November 5, Israel’s official Arabic account posted a cartoon on Twitter showing that Israel raises its children in “love” while Hamas fills Gaza’s children with “hate”.

Then on Monday, Israel’s official account run by the Ministry of Foreign Affairs X demanded that the Israeli military found a copy of Hitler’s “Mein Kampf” in a children’s room in Gaza. Pristinely clean, with excellent notes and underlining, the book’s “finds” were an attempt to reinforce the narrative that Palestinian children are filled with hatred, that there is no escape and that they are therefore important targets for killing.

Mein Kampf is the epitome of anti-Semitism. This is Hitler’s autobiography. The significance of this will not be lost on many people in the West, who are often the target audience of Israeli propaganda. The use of Mein Kampf, a copy of which was theatrically brandished by Israeli President Isaac Herzog, shows that Israel is trying to portray older Palestinian children as brainwashed anti-Semites – a simple tool to push this narrative.

Bunker under the children’s hospital

On Monday evening, Israel redoubled its efforts to legitimize its attacks on children. The Israeli military published a post video showing its spokesman Daniel Hagari walking through an alleged Hamas bunker outside the Rantisi Children’s Hospital in Gaza. In one scene, Hagari kneels next to rifles, grenades and other weapons, with a painting of a tree in the background, seemingly created by children.

IN another movie, also allegedly from the basement of Rantisi Hospital, Hagari points out a chair and the remains of a rope that he believes was used to tie the hostages. He then points to a baby bottle sitting above a junction box marked by the World Health Organization.

The juxtaposition of childhood innocence in the form of a painting or a bottle with a gun serves to legitimize the Israeli narrative of Hamas as inhuman “terrorists” who use children and hospitals as human shields or captives. This, in turn, serves to justify Israeli attacks on civilian targets – even when the lives of children are at risk and even when a UN organization is involved.

However, the video is clearly a propaganda stunt. Hagari points to a handwritten board in Arabic pinned to the wall. Hagari then says that the list includes Hamas fighters. “This is a guard list where each terrorist writes his name and each terrorist has his own shift that guards the people who were here.”

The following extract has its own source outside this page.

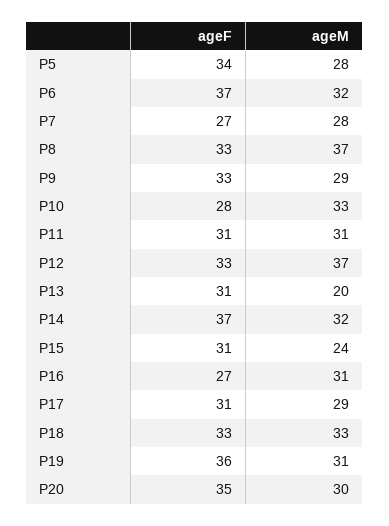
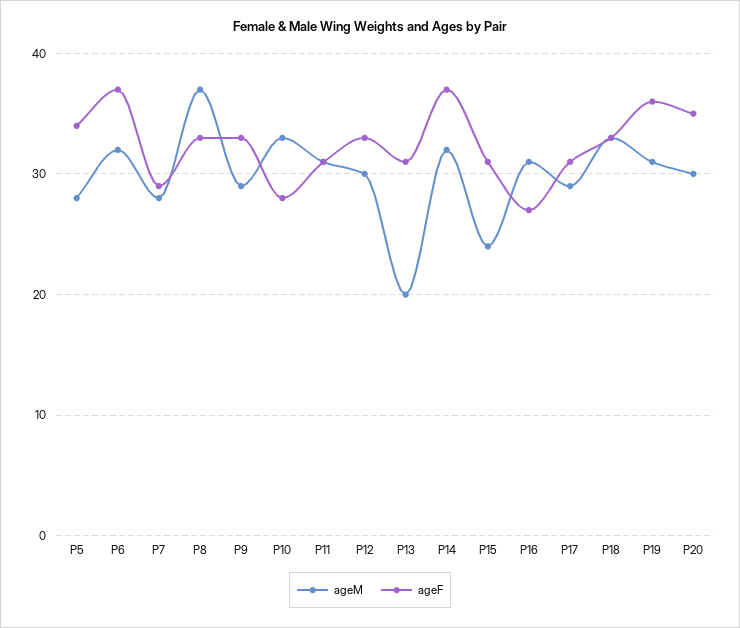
ageF, P7: 27 -> 29
ageM, P12: 37 -> 30

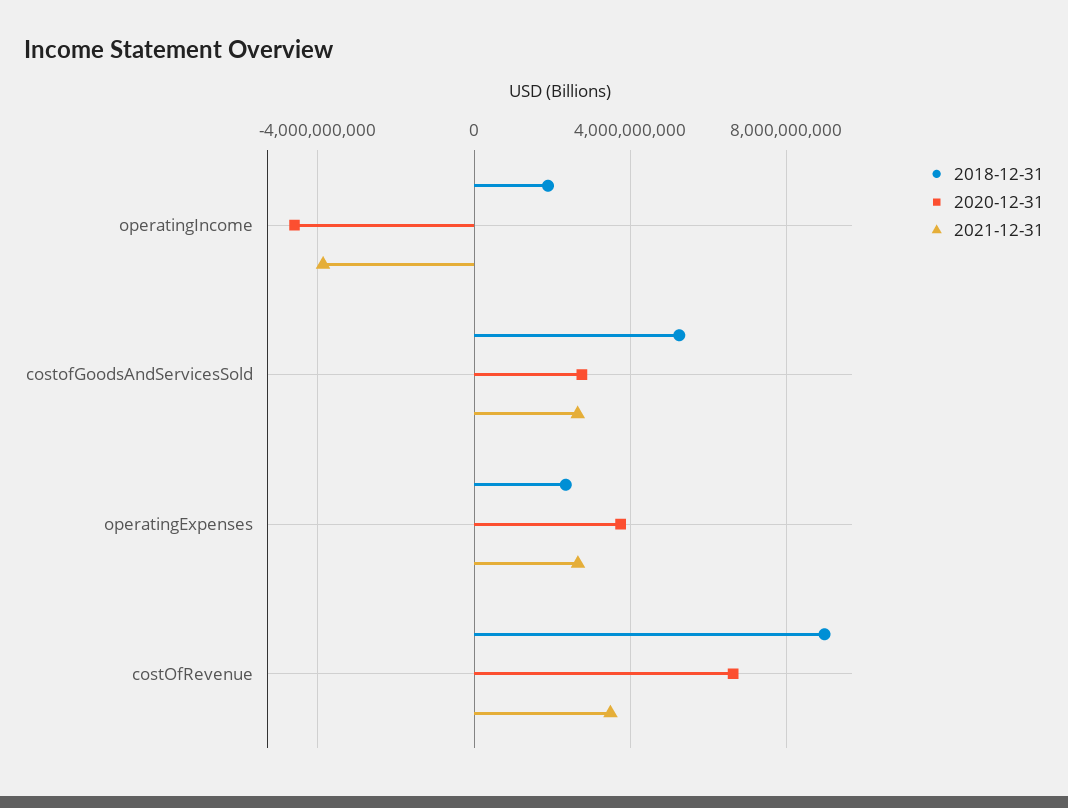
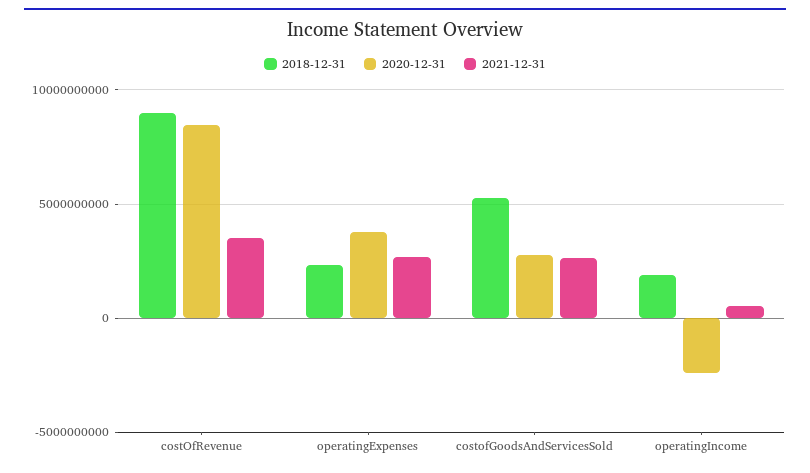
2020-12-31, operatingIncome: -4500000000 -> -2500000000
2021-12-31, operatingIncome: -4000000000 -> 500000000
2020-12-31, costOfRevenue: 6500000000 -> 8500000000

The only problem is that the list didn’t include any of that. It was a list of days of the week.

Why is Israel doing this?

Over the weekend, Israel offered al-Shifa hospital a modest amount of fuel after a total blockade of the Gaza Strip began on October 7, paralyzing medical facilities.

Hospital director Muhammad Abu Salmiya said of the fuel delivery attempt that “Israel wants to show the world that it does not kill children.”

But now that Israel can no longer deny that it is killing Palestinian children, it is trying to legitimize this murder. In his work on “image restoration theory,” William Benoit calls this “reductive offensiveness.” Put simply, you blame the victim or make it seem like they deserve to suffer.

As the death toll increases, so do bizarre attempts to blame innocent victims.

However, no amount of produced videos or planted “evidence” can obscure the truth. Children are dying in hundreds in Gaza, their blood shed by Israeli bombs, bullets and sieges.

The views expressed in this article are those of the author and do not necessarily reflect the editorial position of Al Jazeera.